The Australian dollar strengthened on the rates decision, given that the move to stay on hold maintains the differential between Australia and US, where the official interest rates are virtually zero.

The currency moved from US73.80c up to US74.20c before it was sold off slightly. At the local close it was at US73.96c.

The interbank futures market is now tipping that rates could stay on hold for the rest of the year.

UBS economist George Tharenou said the RBA’s emphasis on China showed the central bank thought the return of the world economic superpower could propel Australia’s prospects in the next few years.

“We think the RBA is seeing some signs of the outlook improving globally and stability in several places,” he said. “They are placing more weight on China given our trade experience and they are seeing improvement in commodity prices.

“There are signs China is picking up and if there is the same pick-up in commodity prices then that would give a direct boost to the income side of the Australian economy.”

So it seems, that Australia’s future prosperity will once again depend on our relationship with China, and its future growth and development.

Budget Looms. What are your Predictions?

All will be revealed by Wayne Swan in next week’s Budget and, by all (media) accounts it’s going to be a “horror” Budget.

We’ve already been warned that “Middle-class” welfare will be targeted and that the looming Budget deficit may take several years to restore itself to the black.

Interestingly, we’ve had very few “precise” Budget measures leaked to the media as in previous years.

The budget is expected to record a deficit for next financial year of at least $50 billion but probably closer to $70 billion.

In a search for savings, and the billions needed to increase pensions, the budget will target those on higher incomes.

According to The Sydney Morning Herald, Such measures will include the means-testing of middle-class welfare, probably at a combined income level for families of $150,000.

The Government could means-test the $3.5 billion-a-year health insurance rebate, reducing the 30 per cent tax break for those on high incomes.

That would breach Labor’s election pledge but the Government could argue that high earners would benefit from tax cuts of up to $41 a week.
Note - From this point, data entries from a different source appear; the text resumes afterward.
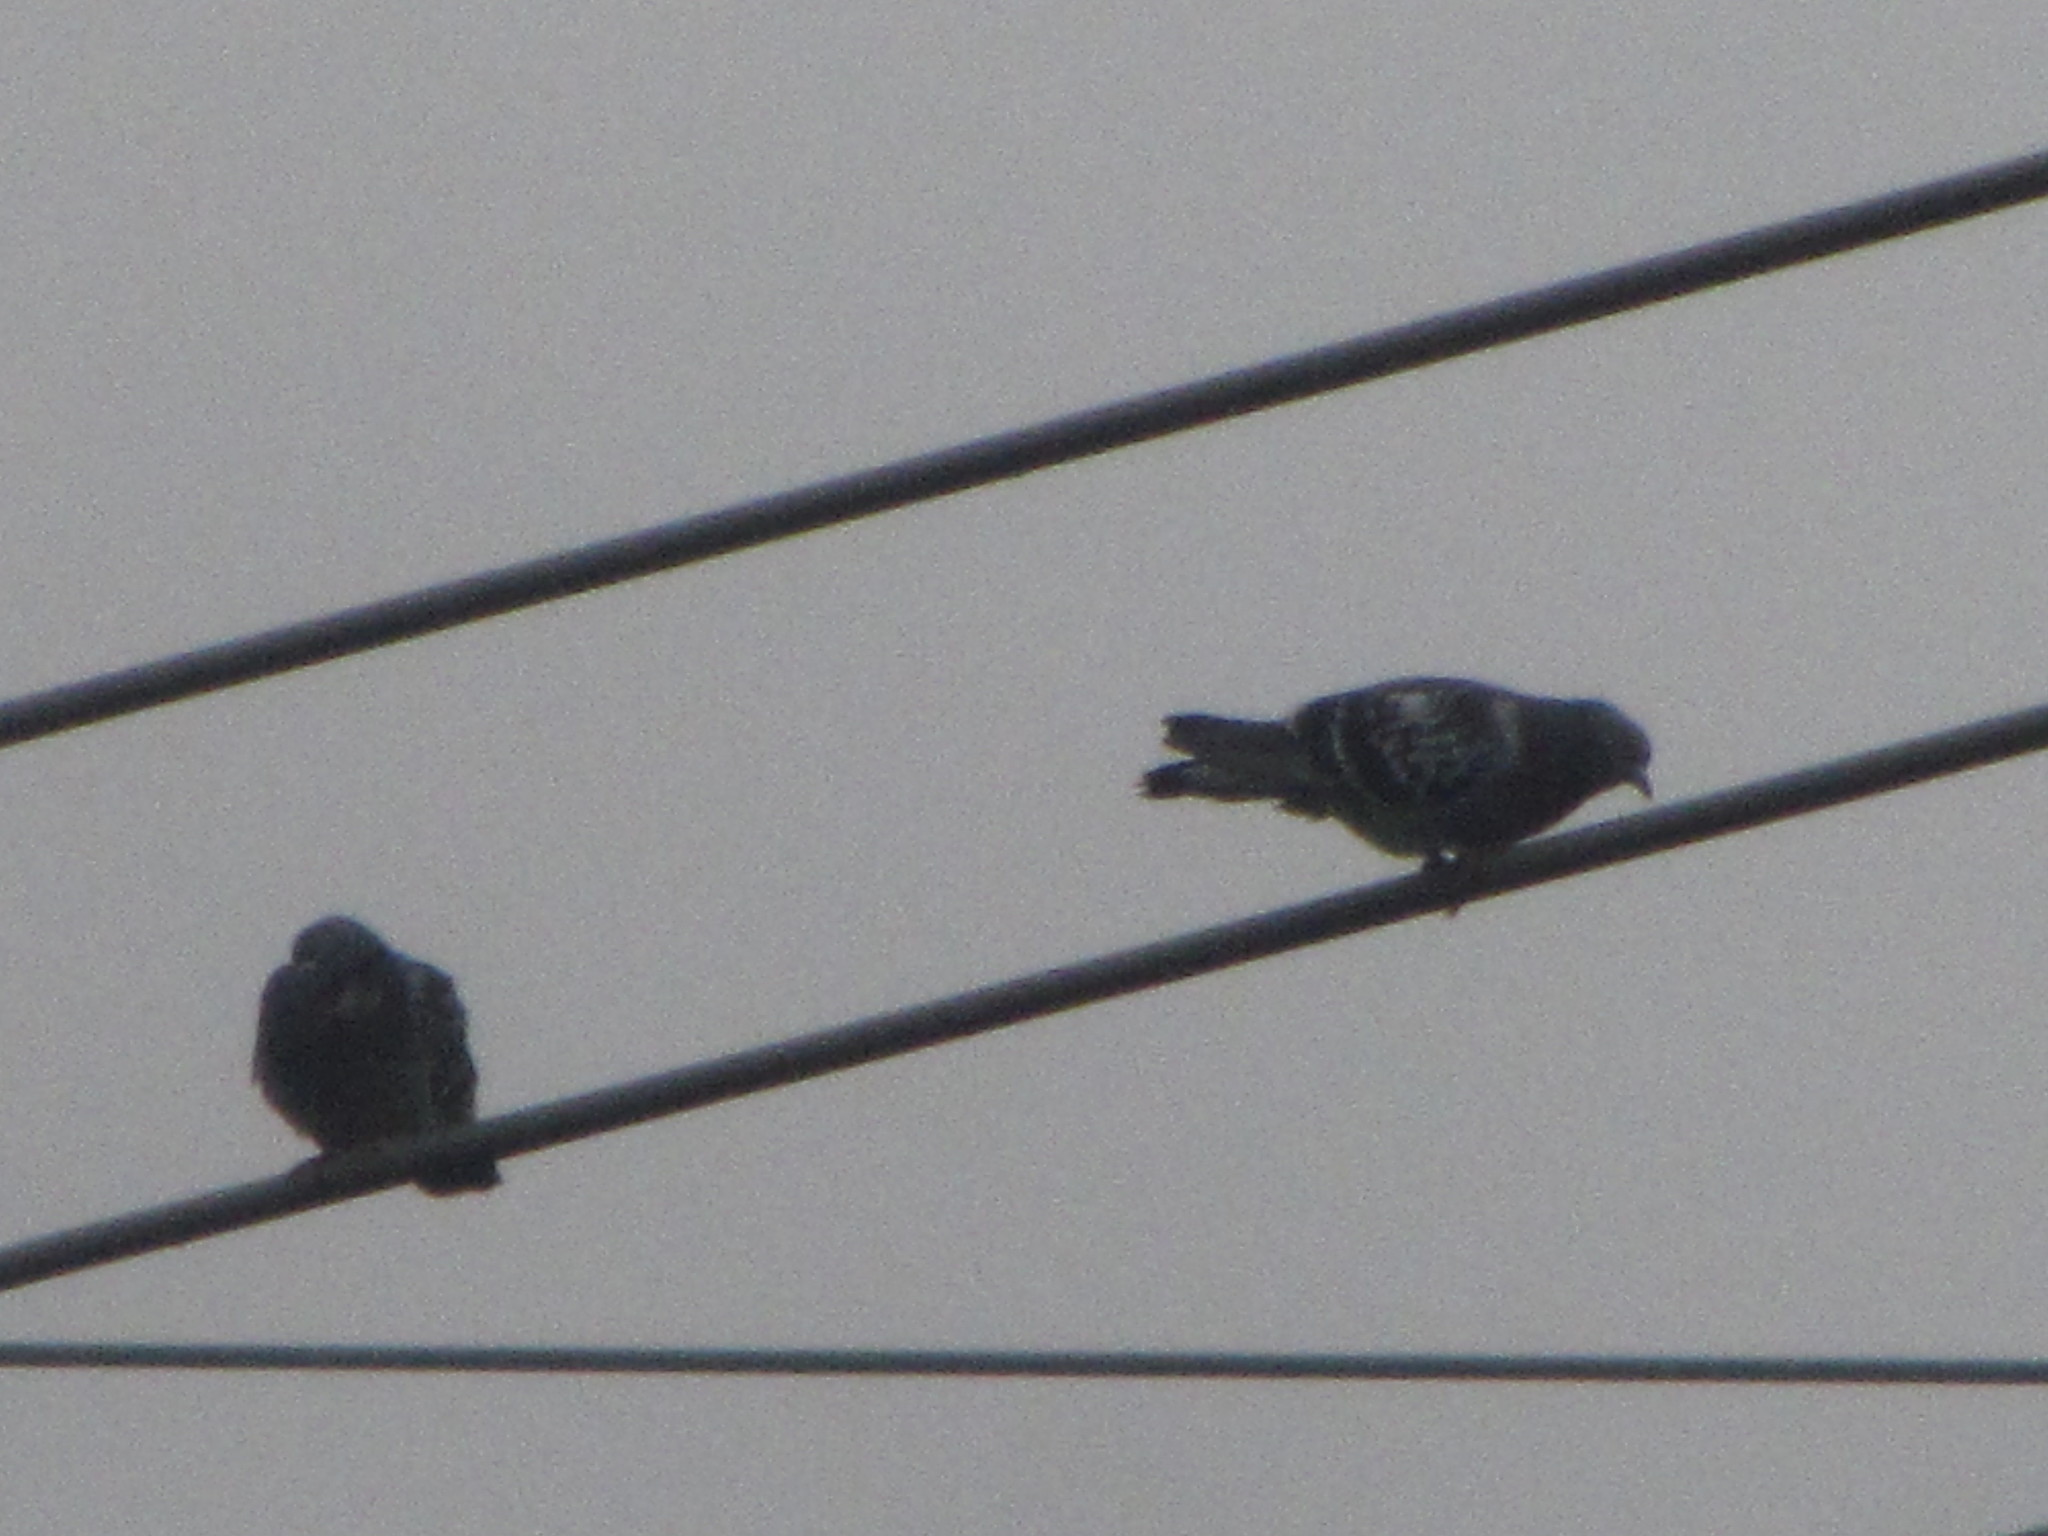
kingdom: Animalia
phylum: Chordata
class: Aves
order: Columbiformes
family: Columbidae
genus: Columba
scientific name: Columba livia
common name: Rock pigeon
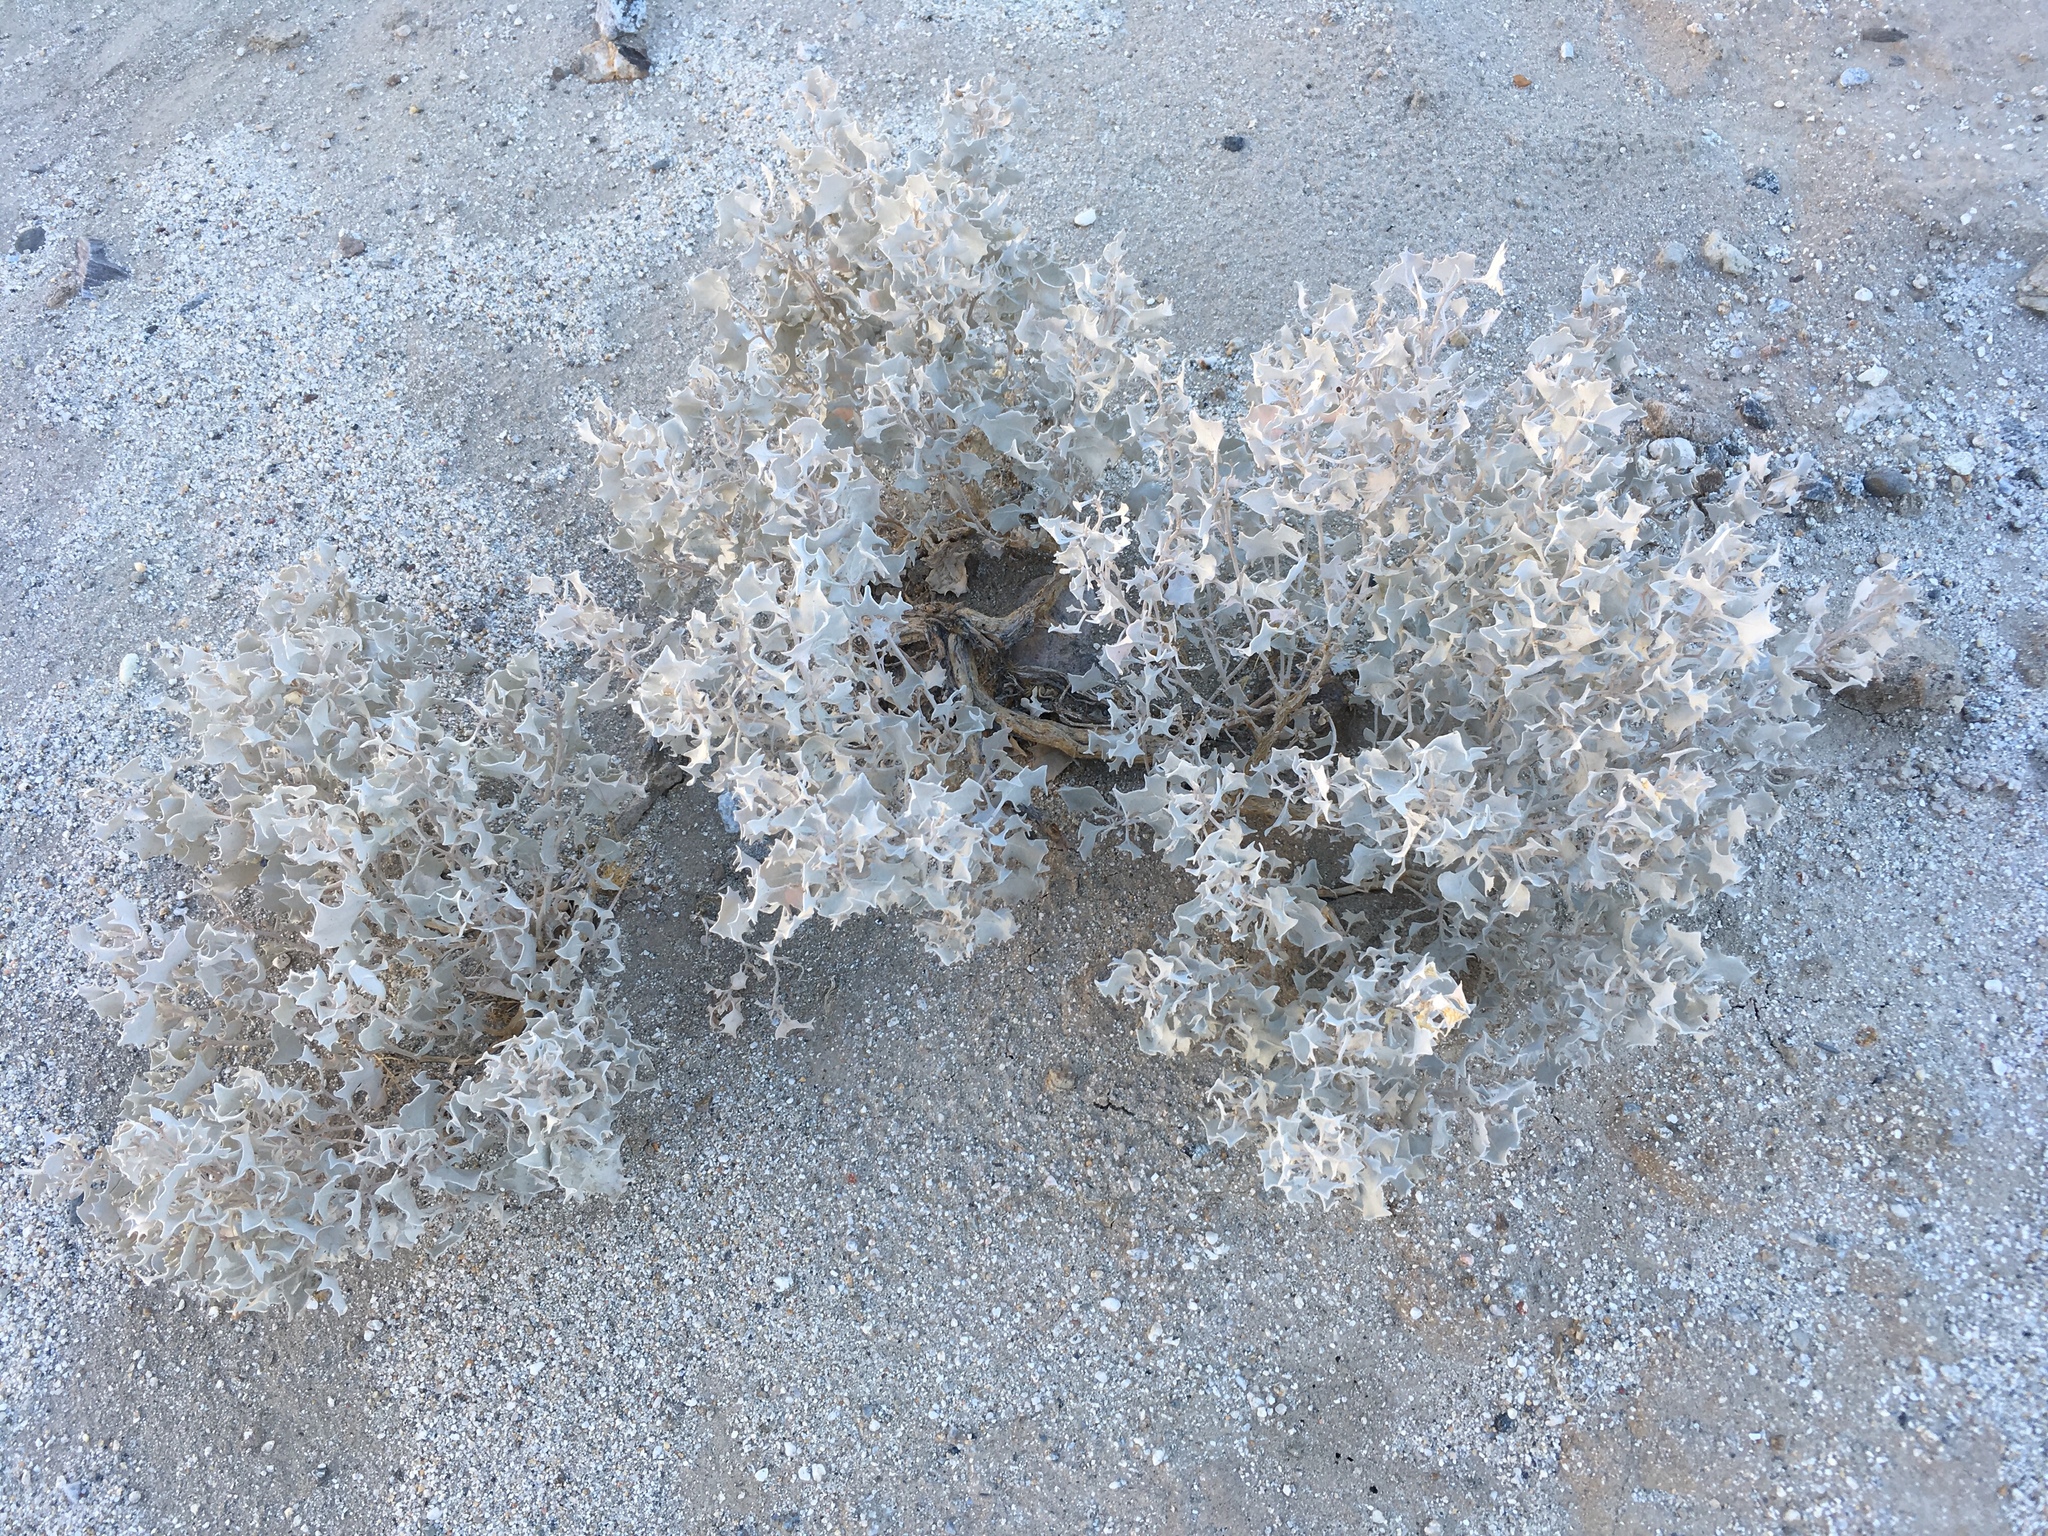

For the first time, the budget will contain long-range revenue and spending projections, beyond the standard four-year estimates, to plot a path back to surplus. It will pledge that once growth returns to trend levels, spending growth will be capped at 2 per cent and all tax revenues directed to pay off the deficit.

Speaking from a position of great experience, Shadow Treasurer Joe Hockey has said that “Kevin Rudd will never deliver a surplus budget.”